╭──

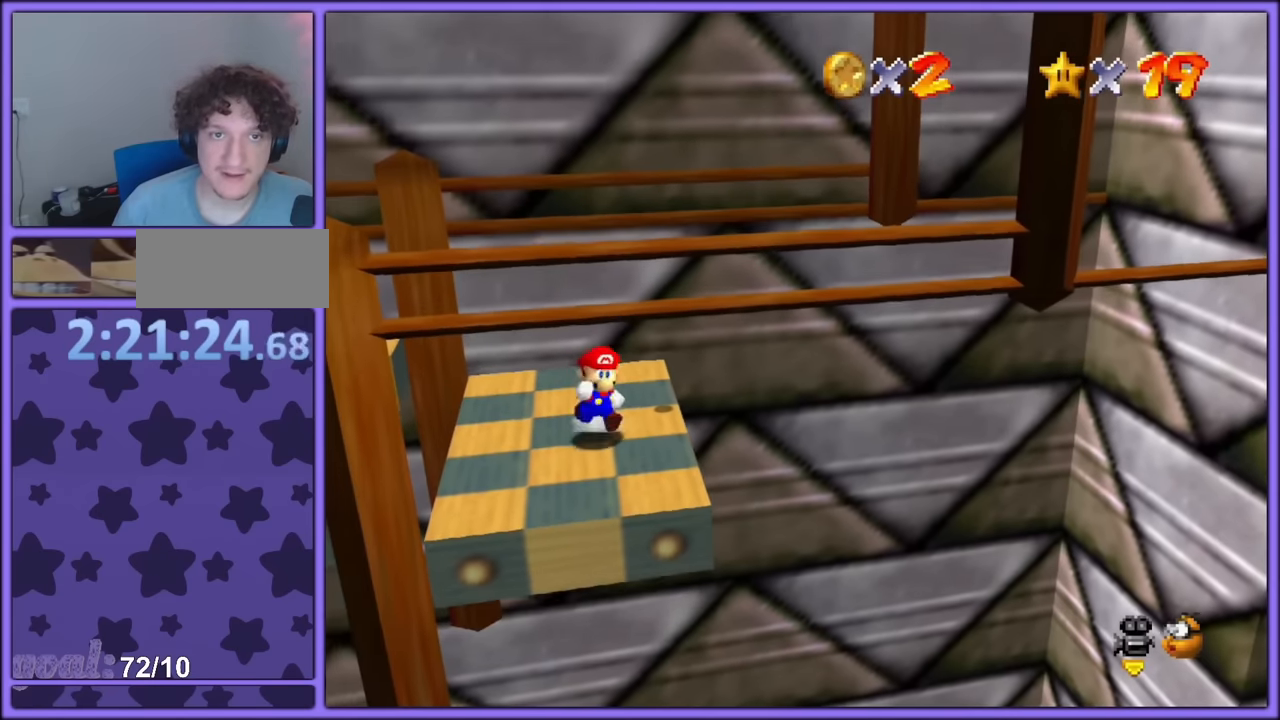
{"buttons": [], "left_stick": "up-right", "button_events": []}
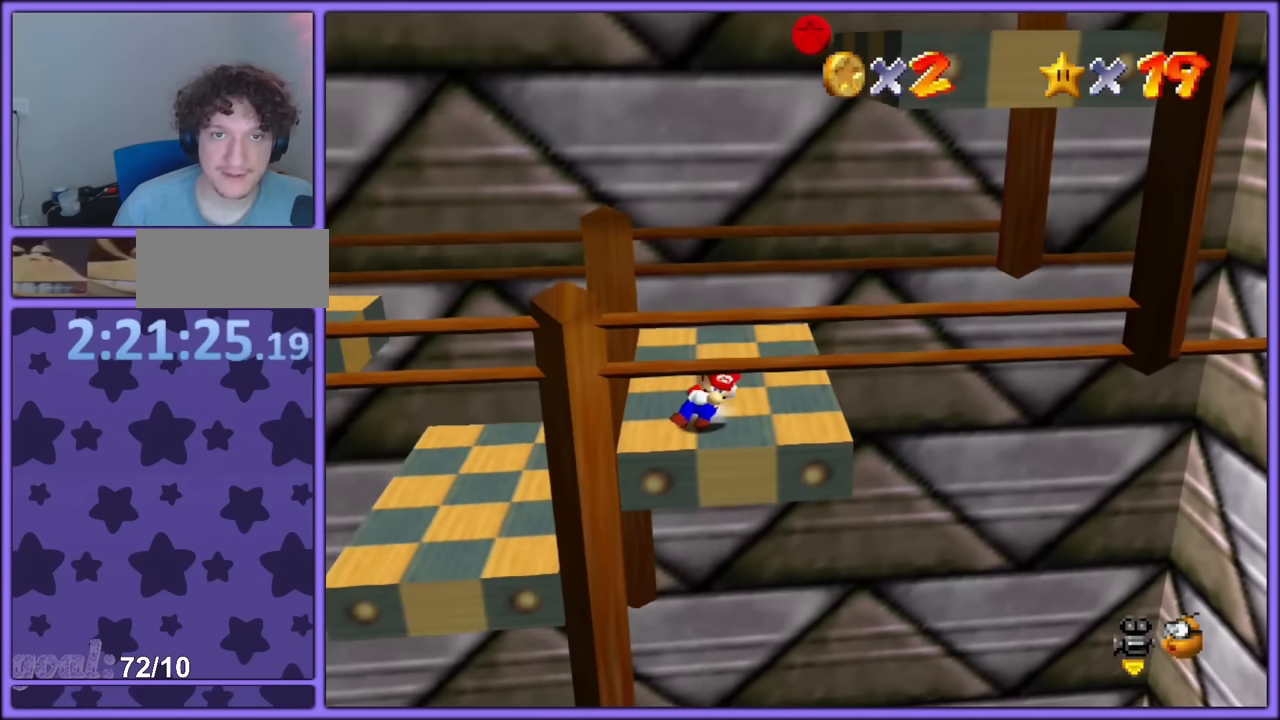
{"buttons": [], "left_stick": "up-right", "button_events": [[167, "L2", "down"], [267, "L2", "up"], [367, "SQUARE", "down"], [483, "SQUARE", "up"]]}
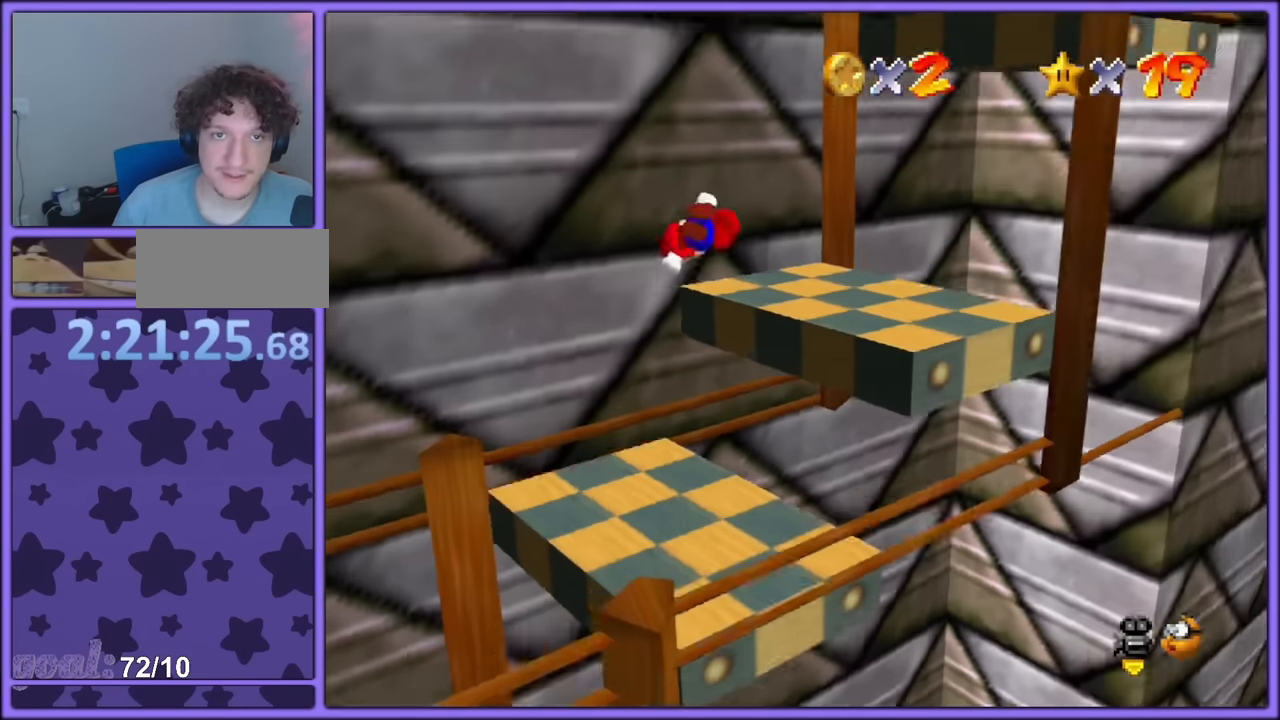
{"buttons": [], "left_stick": "up-left", "button_events": []}
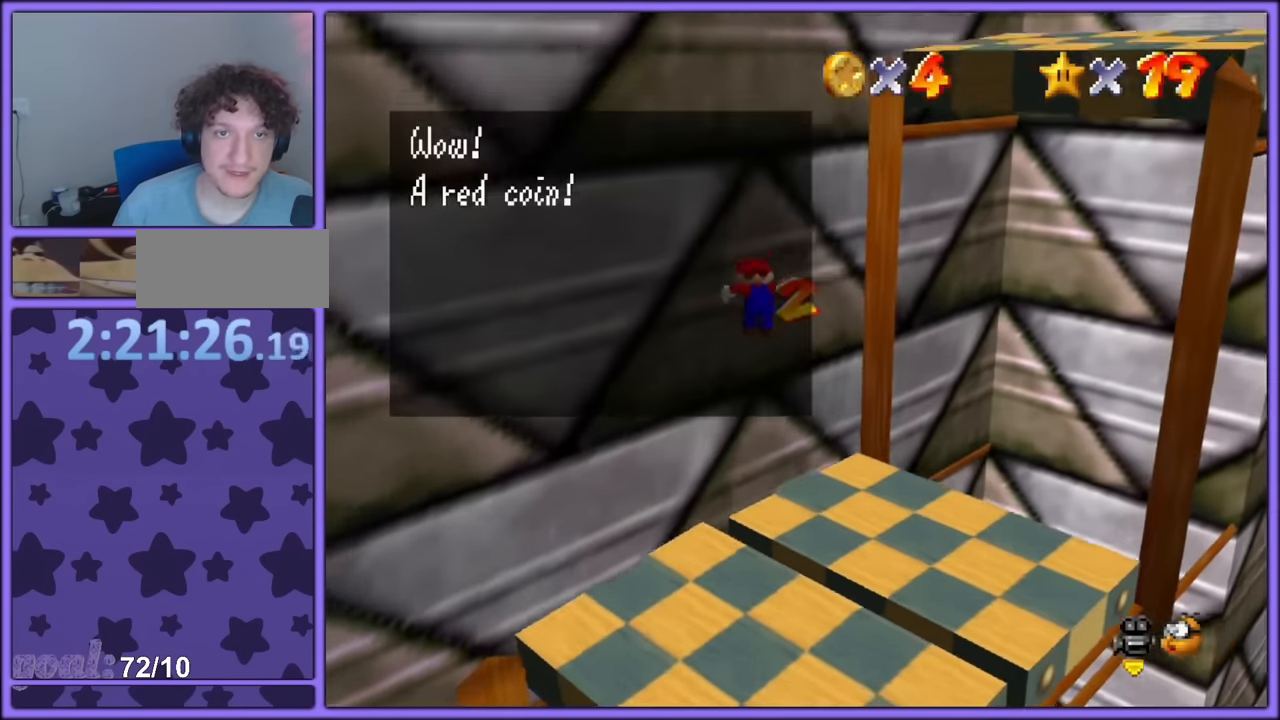
{"buttons": [], "left_stick": "down-right", "button_events": [[83, "L2", "down"], [283, "L2", "up"], [433, "CIRCLE", "down"], [500, "CIRCLE", "up"]]}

╰──

Exercise details — Repeat every line of the data exactly, but do not include pictures.

Task output —
{"buttons": [], "left_stick": "up-right", "button_events": []}
{"buttons": [], "left_stick": "up-right", "button_events": [[167, "L2", "down"], [267, "L2", "up"], [367, "SQUARE", "down"], [483, "SQUARE", "up"]]}
{"buttons": [], "left_stick": "up-left", "button_events": []}
{"buttons": [], "left_stick": "down-right", "button_events": [[83, "L2", "down"], [283, "L2", "up"], [433, "CIRCLE", "down"], [500, "CIRCLE", "up"]]}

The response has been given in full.